### Exercises to complete
A – From the article on A-League coaching, name every team that it calls a work in progress.
B – In the article on A-League coaching, who is named as the coach of Adelaide?
C – Carry on the article on A-League coaching from its final sentence.

### Given text

This is good. Power to the coaches who believe and long may they persevere.
But of course they are a long way from succeeding. Apart from the admired and envied Brisbane Roar, the teams that are trying to play this way are only still trying and, at best, are in prolonged transition towards their goal.
Sydney FC, Melbourne Victory, Newcastle Jets, Western Sydney Wanderers and Melbourne Heart are all works in progress.
Adelaide, coached by a regenerated John Kosmina (once a war horse coach who now talks more about ‘good football’) and probably helped by an ACL lead-in, is further advanced. Central Coast is already an accomplished outfit in the way it wants to play, as are Perth Glory and Wellington Phoenix, who are no longer in transition.
The two teams who are struggling most in this shift are Sydney FC and Melbourne Victory.
Sydney FC began its work just about with a blank sheet of paper: a new, untried coach who believes in the all-attack, possession game, and a largely new set of players, including the regal Alessandro Del Piero.
To date the team is yet to click and remains reliant on the skills, set plays and charismatic influence of the great Italian. Any semblance of the Ian Crook ideology coming into fruition, not to say a sign that his colleagues actually understand the technical lingo of Del Piero, remains elusive.
In Victory’s case the coach, a proven champion, has found it difficult to immediately duplicate the pleasantries and smooth winning ways he achieved at with Roar.
Ange Postecoglou appeared shocked after the first round loss to Heart, protesting that his team was not supposed to be in transition any longer. But it was clear that it was, and still is.
What is clear is that getting Australian players, especially those honed on old, archaic technical dogmas, to play the modern way is proving challenging. It is one thing to preach a modern tactical ideology. Getting the players to understand it is quite another.
For this I blame the primitive methods by which our players have been brought up from their toddler years. Not too many of our players who are now in the early to mid-20s were taught enough ball skills when they were eight, nine or 10, and few were taught about movement and space when they were 14.

[Dataset items]
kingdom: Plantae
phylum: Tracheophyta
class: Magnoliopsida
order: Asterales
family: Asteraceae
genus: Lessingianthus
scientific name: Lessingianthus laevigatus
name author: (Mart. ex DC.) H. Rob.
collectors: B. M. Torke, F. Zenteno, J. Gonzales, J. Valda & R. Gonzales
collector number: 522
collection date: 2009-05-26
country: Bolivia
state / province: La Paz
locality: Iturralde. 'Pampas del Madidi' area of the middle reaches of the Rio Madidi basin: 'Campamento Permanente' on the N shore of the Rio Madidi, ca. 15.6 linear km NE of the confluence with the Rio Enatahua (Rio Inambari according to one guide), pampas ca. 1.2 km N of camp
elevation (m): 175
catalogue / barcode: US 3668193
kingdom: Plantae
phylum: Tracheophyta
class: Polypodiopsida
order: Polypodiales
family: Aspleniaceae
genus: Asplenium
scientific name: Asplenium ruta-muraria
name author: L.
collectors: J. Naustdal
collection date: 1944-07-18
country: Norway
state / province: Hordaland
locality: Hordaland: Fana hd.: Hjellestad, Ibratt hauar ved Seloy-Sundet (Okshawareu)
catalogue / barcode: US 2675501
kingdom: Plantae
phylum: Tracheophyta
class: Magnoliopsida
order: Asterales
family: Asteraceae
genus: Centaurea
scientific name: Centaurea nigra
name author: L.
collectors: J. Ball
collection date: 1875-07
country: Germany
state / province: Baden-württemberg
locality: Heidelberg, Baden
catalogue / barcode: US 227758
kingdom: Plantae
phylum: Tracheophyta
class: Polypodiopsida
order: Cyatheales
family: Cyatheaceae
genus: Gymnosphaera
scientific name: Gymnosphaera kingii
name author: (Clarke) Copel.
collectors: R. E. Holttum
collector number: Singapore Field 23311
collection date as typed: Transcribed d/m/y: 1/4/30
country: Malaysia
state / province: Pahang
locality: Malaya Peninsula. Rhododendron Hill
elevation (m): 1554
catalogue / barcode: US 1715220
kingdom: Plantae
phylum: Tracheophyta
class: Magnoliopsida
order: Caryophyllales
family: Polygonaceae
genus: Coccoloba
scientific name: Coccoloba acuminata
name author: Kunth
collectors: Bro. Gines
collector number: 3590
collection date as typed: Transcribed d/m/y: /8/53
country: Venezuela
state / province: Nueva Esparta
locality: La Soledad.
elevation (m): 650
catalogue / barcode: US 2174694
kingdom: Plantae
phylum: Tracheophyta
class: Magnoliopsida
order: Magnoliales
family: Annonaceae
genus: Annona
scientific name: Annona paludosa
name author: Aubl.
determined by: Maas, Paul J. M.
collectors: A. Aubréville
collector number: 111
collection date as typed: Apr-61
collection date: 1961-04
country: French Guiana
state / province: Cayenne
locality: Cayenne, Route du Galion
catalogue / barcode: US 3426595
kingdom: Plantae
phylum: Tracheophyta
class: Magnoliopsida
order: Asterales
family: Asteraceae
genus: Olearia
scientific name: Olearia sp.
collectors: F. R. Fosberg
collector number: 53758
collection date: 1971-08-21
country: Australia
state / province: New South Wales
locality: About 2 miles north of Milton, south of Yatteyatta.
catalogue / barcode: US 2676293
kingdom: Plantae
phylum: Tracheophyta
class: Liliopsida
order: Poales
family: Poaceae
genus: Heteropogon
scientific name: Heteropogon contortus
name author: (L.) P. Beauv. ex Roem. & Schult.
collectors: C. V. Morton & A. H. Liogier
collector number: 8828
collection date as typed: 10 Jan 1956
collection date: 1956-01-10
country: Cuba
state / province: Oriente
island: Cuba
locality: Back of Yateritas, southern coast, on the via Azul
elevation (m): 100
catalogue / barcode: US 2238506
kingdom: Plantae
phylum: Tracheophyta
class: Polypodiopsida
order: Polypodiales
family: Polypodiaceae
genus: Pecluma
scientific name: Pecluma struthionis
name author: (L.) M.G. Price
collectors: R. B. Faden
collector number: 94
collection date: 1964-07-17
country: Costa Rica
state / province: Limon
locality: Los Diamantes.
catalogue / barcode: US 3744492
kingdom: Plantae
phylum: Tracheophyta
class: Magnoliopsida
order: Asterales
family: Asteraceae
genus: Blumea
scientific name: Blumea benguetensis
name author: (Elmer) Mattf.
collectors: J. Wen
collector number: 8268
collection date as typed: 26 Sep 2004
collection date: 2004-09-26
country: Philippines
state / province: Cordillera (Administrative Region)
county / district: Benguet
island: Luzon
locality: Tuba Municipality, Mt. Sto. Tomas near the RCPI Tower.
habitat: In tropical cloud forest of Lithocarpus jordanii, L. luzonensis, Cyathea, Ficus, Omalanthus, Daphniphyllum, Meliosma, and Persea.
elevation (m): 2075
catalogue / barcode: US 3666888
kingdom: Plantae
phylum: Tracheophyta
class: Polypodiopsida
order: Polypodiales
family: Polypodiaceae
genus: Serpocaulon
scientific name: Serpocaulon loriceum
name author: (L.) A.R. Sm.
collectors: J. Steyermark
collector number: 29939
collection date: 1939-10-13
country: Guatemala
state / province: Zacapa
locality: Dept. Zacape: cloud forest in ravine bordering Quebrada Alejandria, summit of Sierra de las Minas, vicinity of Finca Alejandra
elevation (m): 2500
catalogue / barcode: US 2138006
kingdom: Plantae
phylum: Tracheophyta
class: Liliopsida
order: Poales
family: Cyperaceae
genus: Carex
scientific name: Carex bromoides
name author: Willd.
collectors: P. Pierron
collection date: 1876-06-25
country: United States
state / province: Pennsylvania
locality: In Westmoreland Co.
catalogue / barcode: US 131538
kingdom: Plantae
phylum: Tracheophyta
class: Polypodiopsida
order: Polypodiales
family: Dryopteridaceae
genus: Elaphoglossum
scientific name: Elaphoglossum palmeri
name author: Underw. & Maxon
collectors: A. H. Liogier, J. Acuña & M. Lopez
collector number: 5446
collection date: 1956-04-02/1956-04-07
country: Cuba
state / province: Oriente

### Expected outputs
A – Sydney FC, Melbourne Victory, Newcastle Jets, Western Sydney Wanderers, Melbourne Heart

B – John Kosmina

C –
This is now changing of course, beginning with the strong trend towards small-sided games and more intense skills coaching for children before the growth spurt. But for those players who were mal-coached 10 and more years ago, it’s almost a case of teaching old dogs new tricks.
It will be hard and it will be slow. But it’s doable.
The argument will run that in the case of the Brisbane Roar the transition was quick and immensely successful. So what’s the hold-up elsewhere?
The answer I have to that is that at Roar, Postecoglou astutely assembled a squad of players and coaching staff who were all receptive enough to quickly grasp the philosophy and what it had to take to implement it. This, apparently, he has not yet been able to achieve at Victory.
The backroom staff, including now head coach Rado Vidosic and fitness guru Ken Stead, remained in Brisbane after Postecoglou left. Continuity in the philosophy and methodology is guaranteed.
I write this after the end of the campaign’s fourth round, so it’s still early days to draw sweeping conclusions and make bold predictions.
But it seems to me the teams that are finished products - Brisbane, Central Coast, Perth, Wellington and, to a lesser extent, Adelaide - will rule the league this season.
The others are all still growing and have some catching up to do.